__EXERCISE DESCRIPTION__: Quote the lines below verbatim, omitting the pictures from your answer.

__DATA EXCERPT__:
■ ■ ■ ■ ■ ■ ■
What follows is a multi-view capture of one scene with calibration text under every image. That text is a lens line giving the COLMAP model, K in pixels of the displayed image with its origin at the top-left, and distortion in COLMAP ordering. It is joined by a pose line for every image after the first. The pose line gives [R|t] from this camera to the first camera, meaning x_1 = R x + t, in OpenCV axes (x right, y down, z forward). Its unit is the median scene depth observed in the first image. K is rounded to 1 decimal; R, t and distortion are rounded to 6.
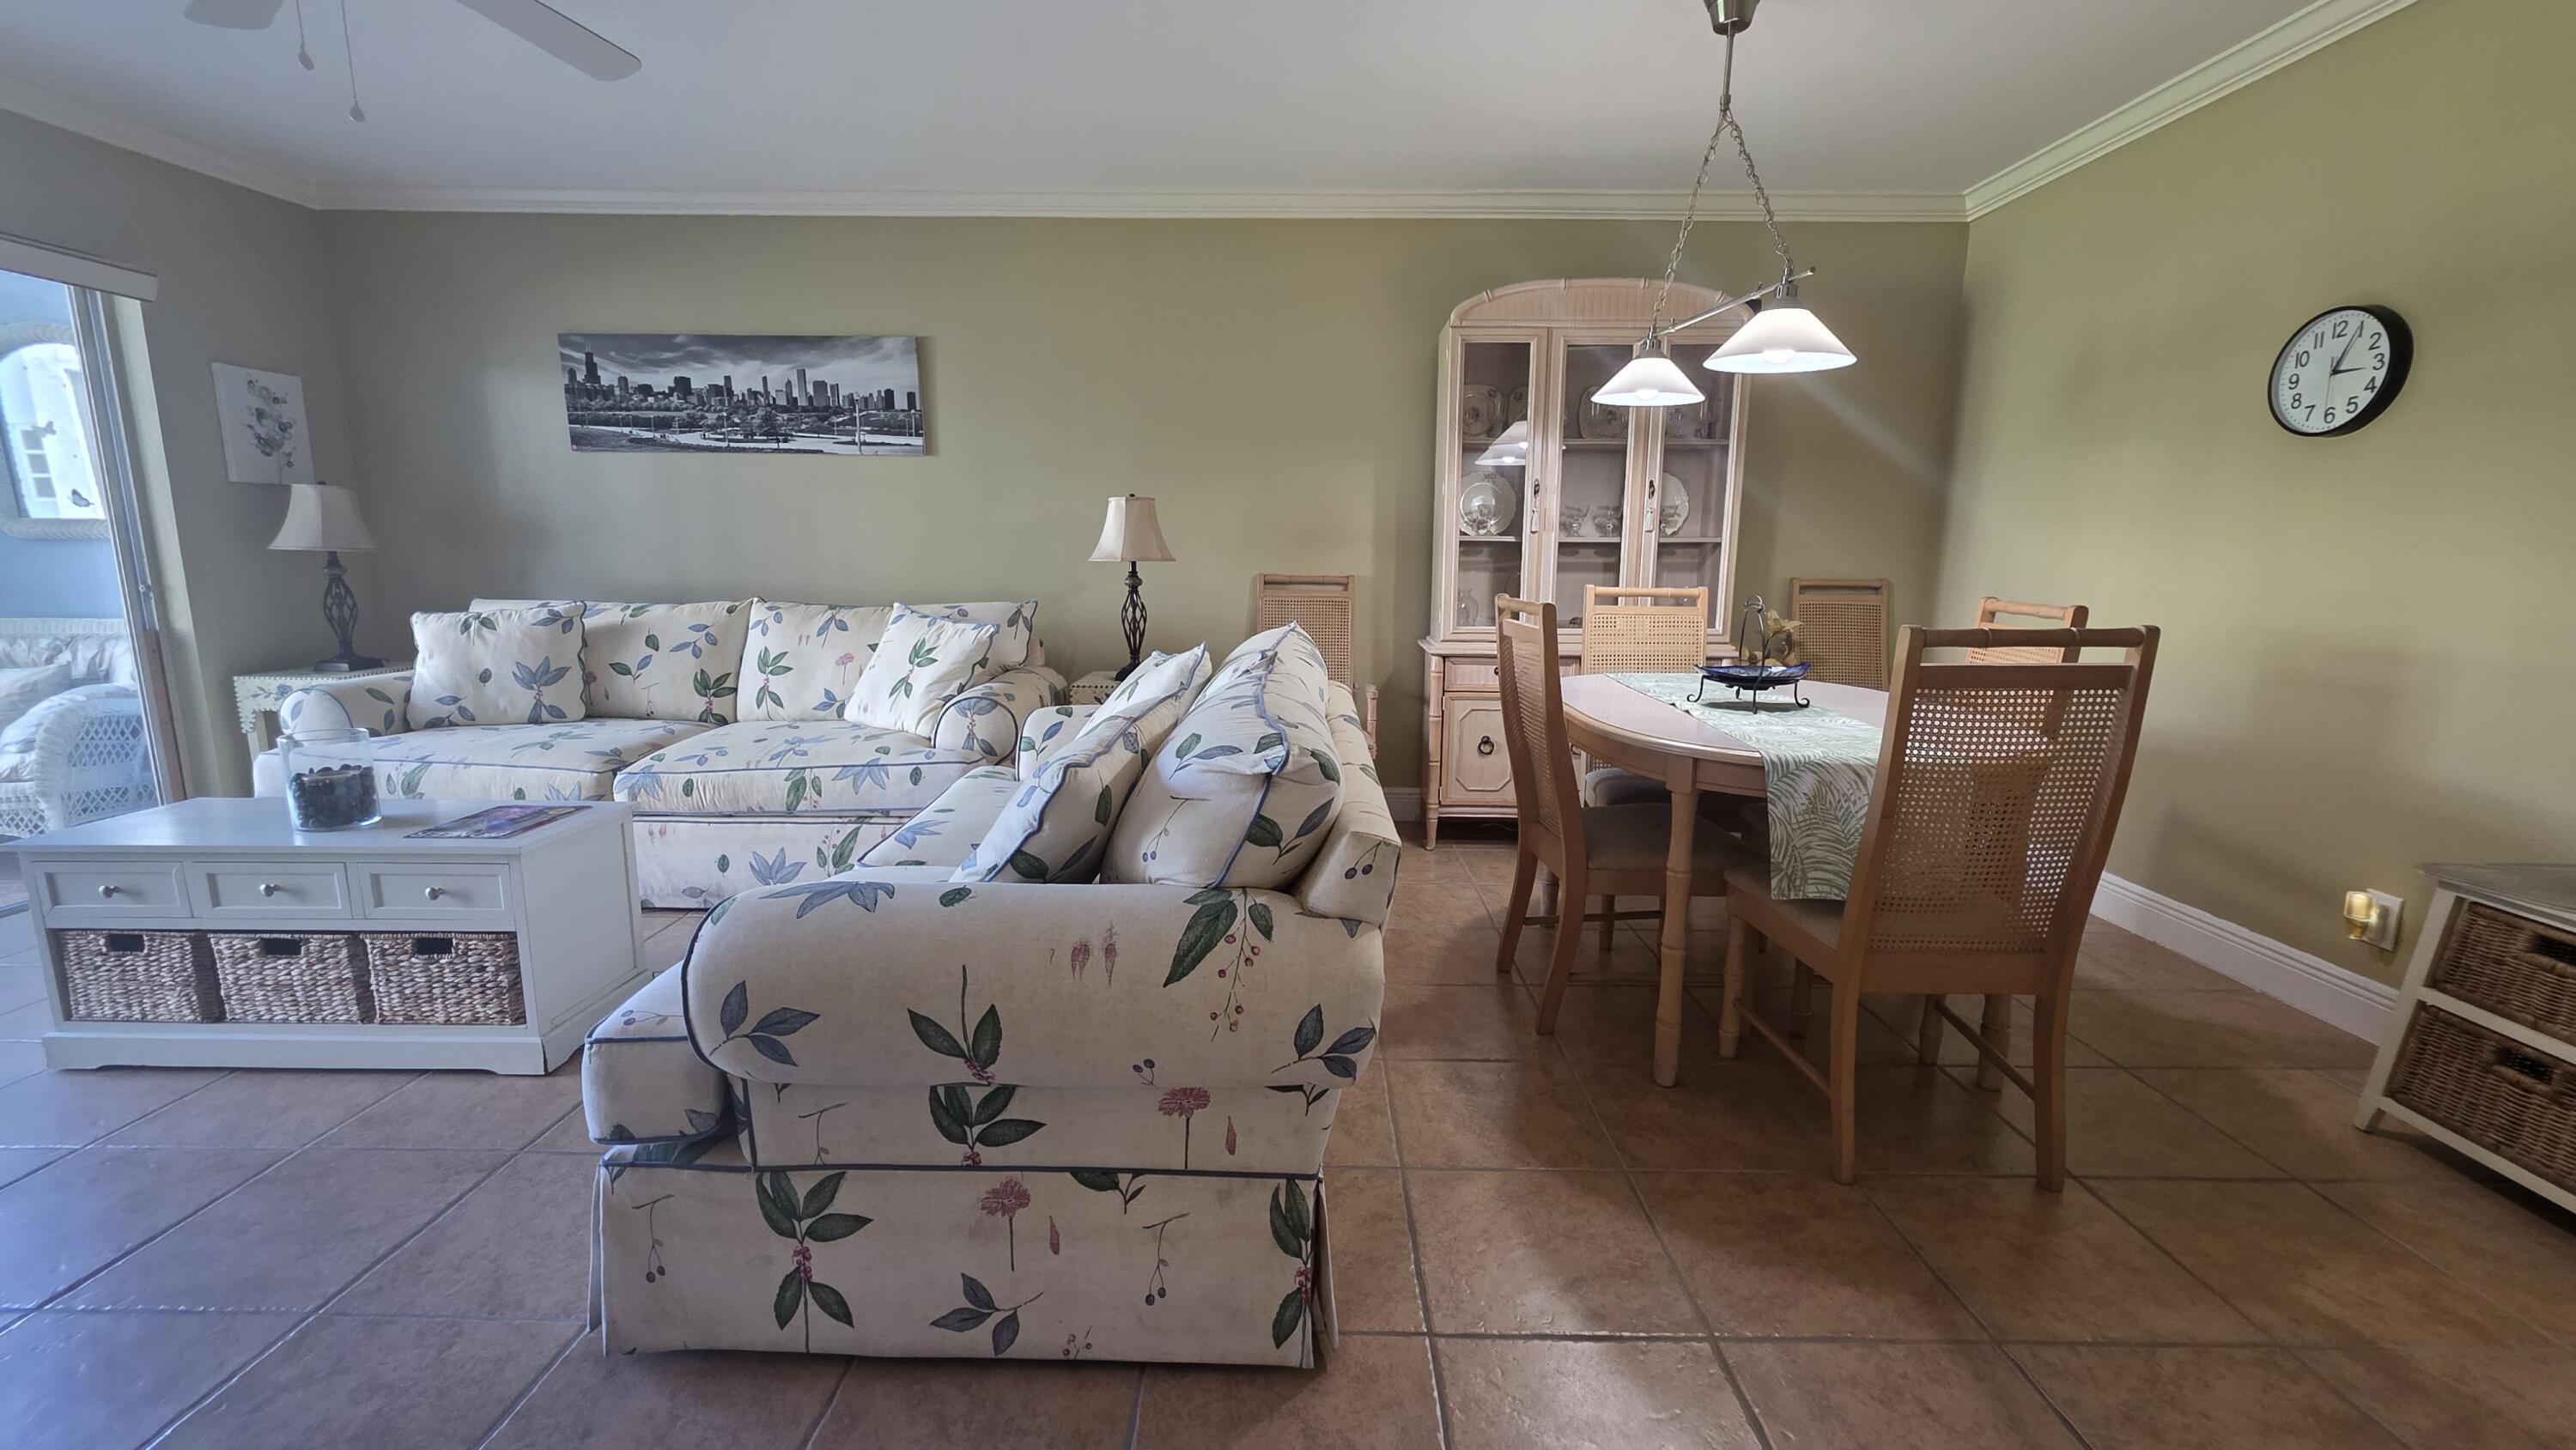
lens RADIAL K [[1034.1, 0, 1288.9], [0, 1034.1, 720.2], [0, 0, 1]] dist [0.000770, -0.000041]
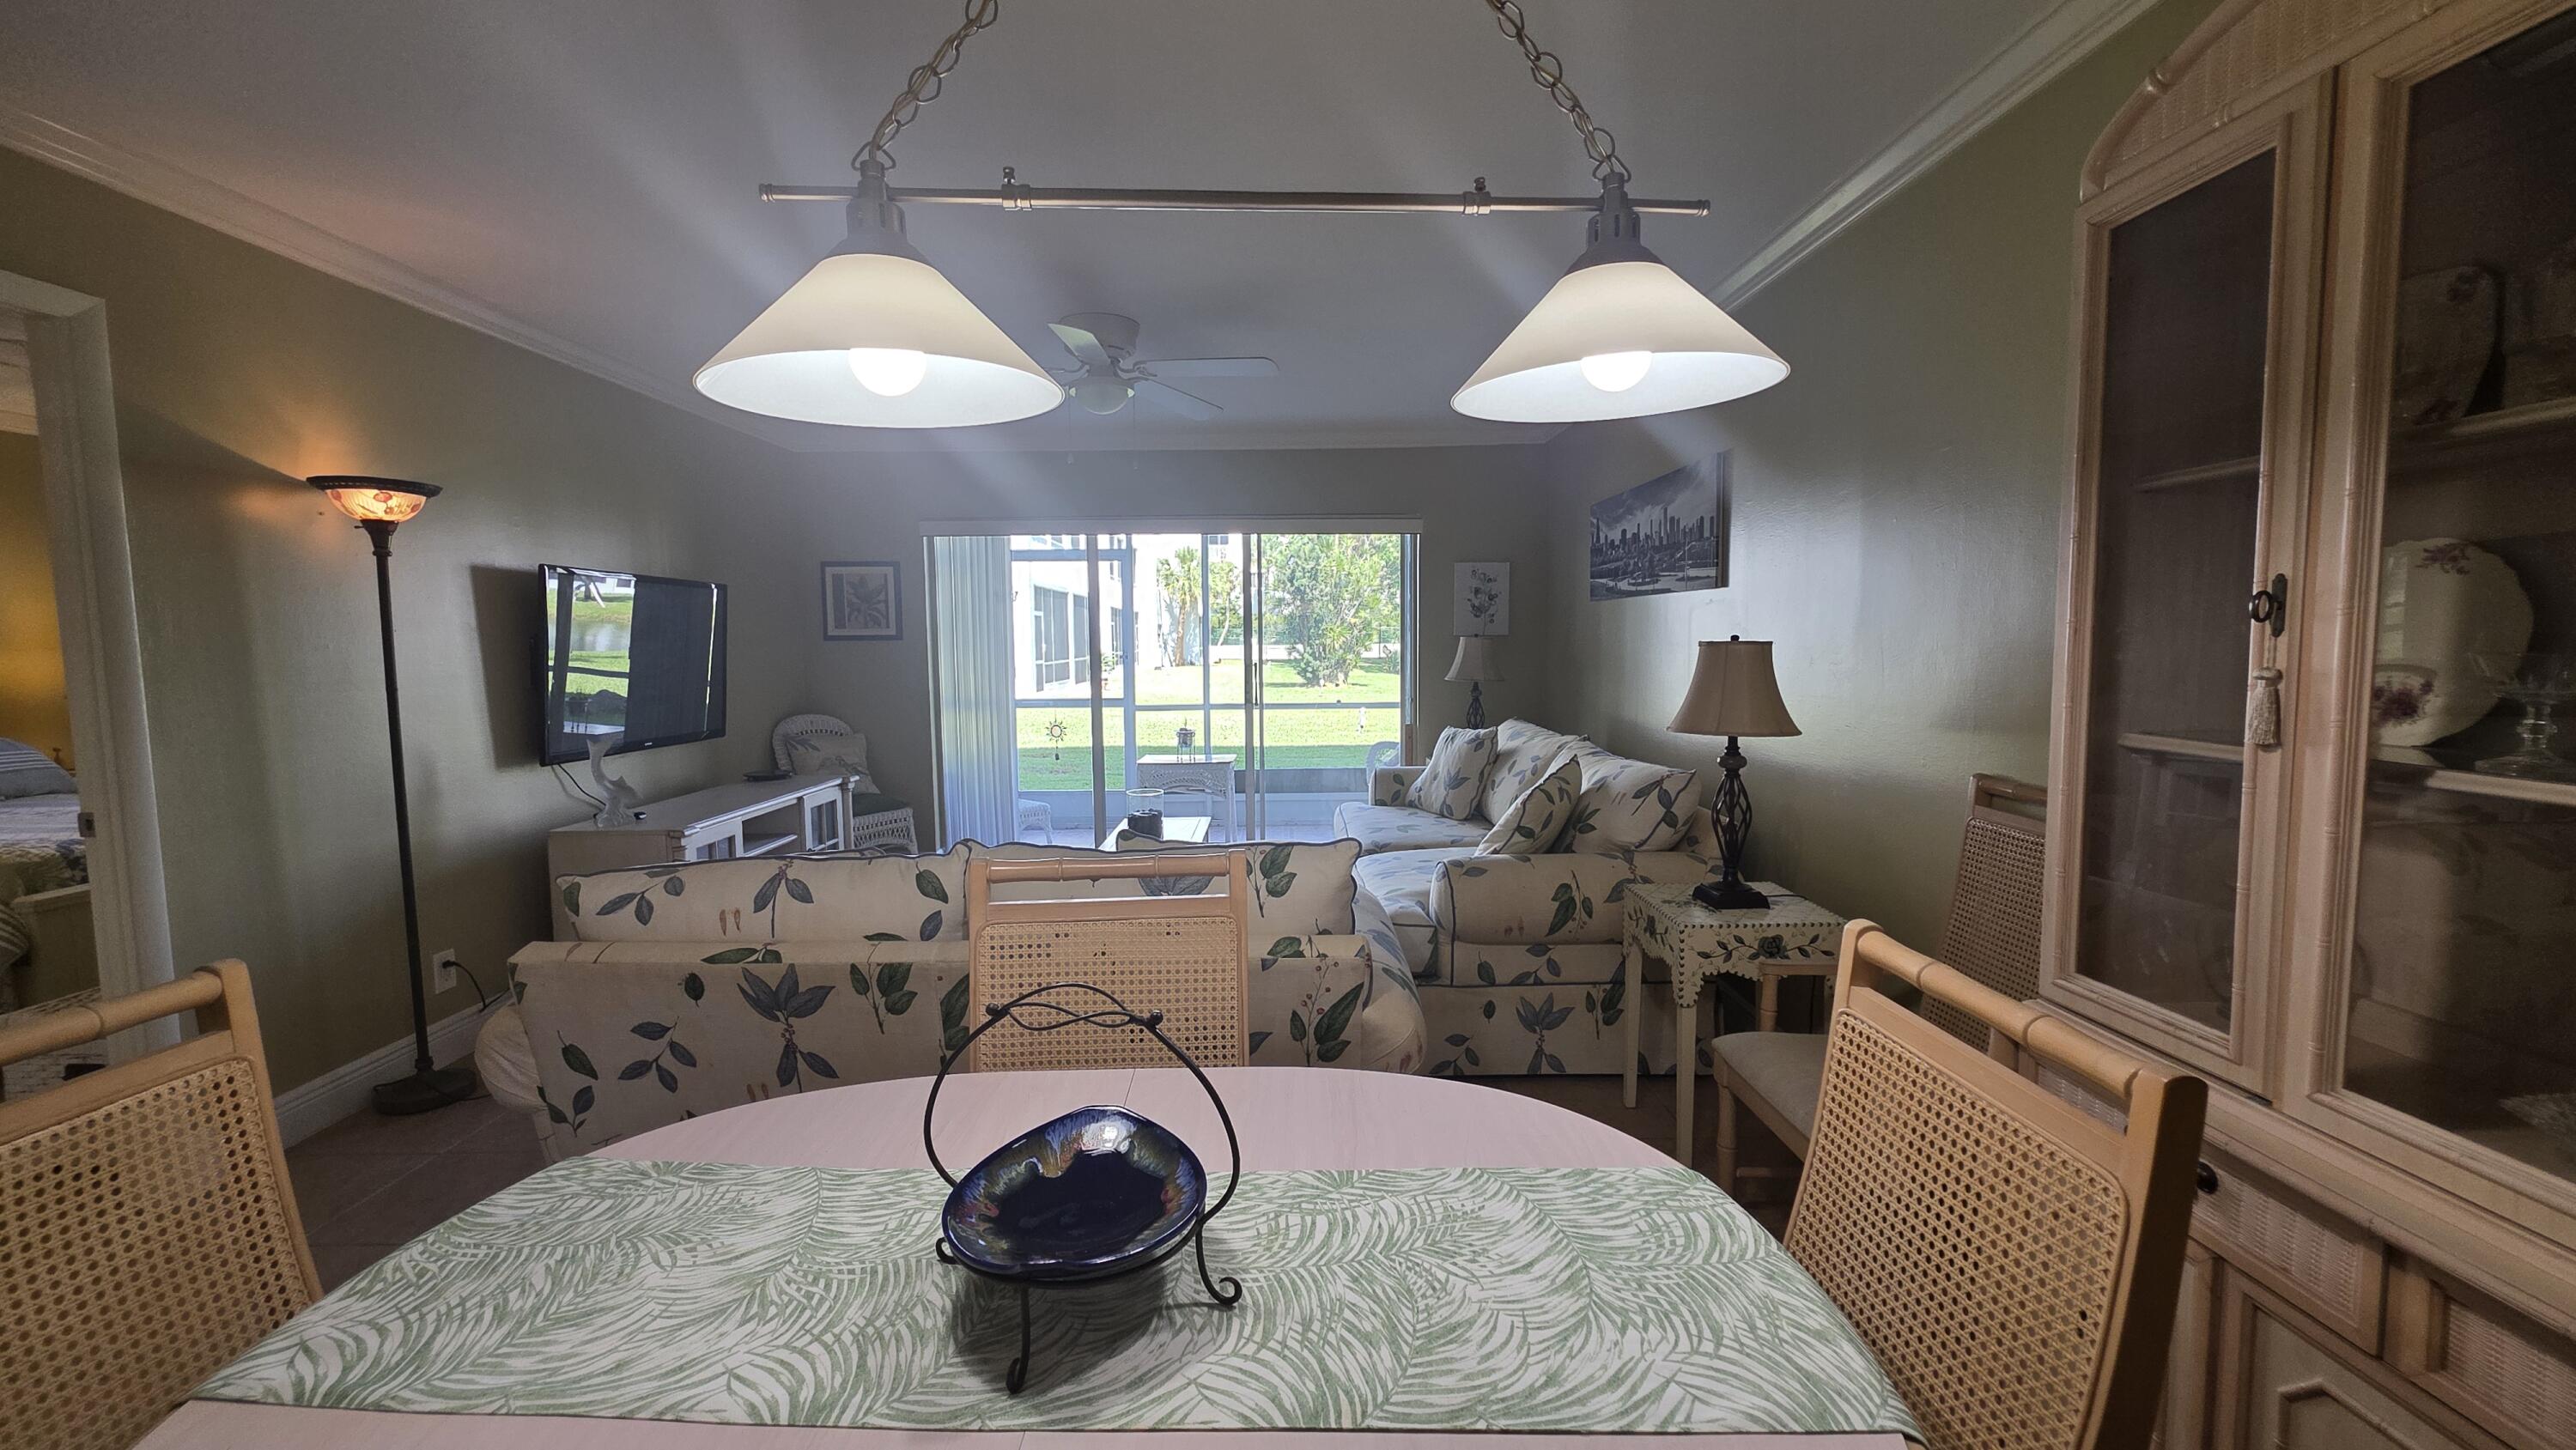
lens RADIAL K [[1034.1, 0, 1276.3], [0, 1034.1, 721.4], [0, 0, 1]] dist [0.000770, -0.000041]
pose [[0.007131, 0.072356, -0.997353, 0.500996], [-0.154925, 0.985416, 0.070382, -0.153383], [0.987901, 0.154013, 0.018236, 0.651806]]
■ ■ ■ ■ ■ ■ ■
__SOLUTION TO THIS PROBLEM__:
What follows is a multi-view capture of one scene with calibration text under every image. That text is a lens line giving the COLMAP model, K in pixels of the displayed image with its origin at the top-left, and distortion in COLMAP ordering. It is joined by a pose line for every image after the first. The pose line gives [R|t] from this camera to the first camera, meaning x_1 = R x + t, in OpenCV axes (x right, y down, z forward). Its unit is the median scene depth observed in the first image. K is rounded to 1 decimal; R, t and distortion are rounded to 6.
lens RADIAL K [[1034.1, 0, 1288.9], [0, 1034.1, 720.2], [0, 0, 1]] dist [0.000770, -0.000041]
lens RADIAL K [[1034.1, 0, 1276.3], [0, 1034.1, 721.4], [0, 0, 1]] dist [0.000770, -0.000041]
pose [[0.007131, 0.072356, -0.997353, 0.500996], [-0.154925, 0.985416, 0.070382, -0.153383], [0.987901, 0.154013, 0.018236, 0.651806]]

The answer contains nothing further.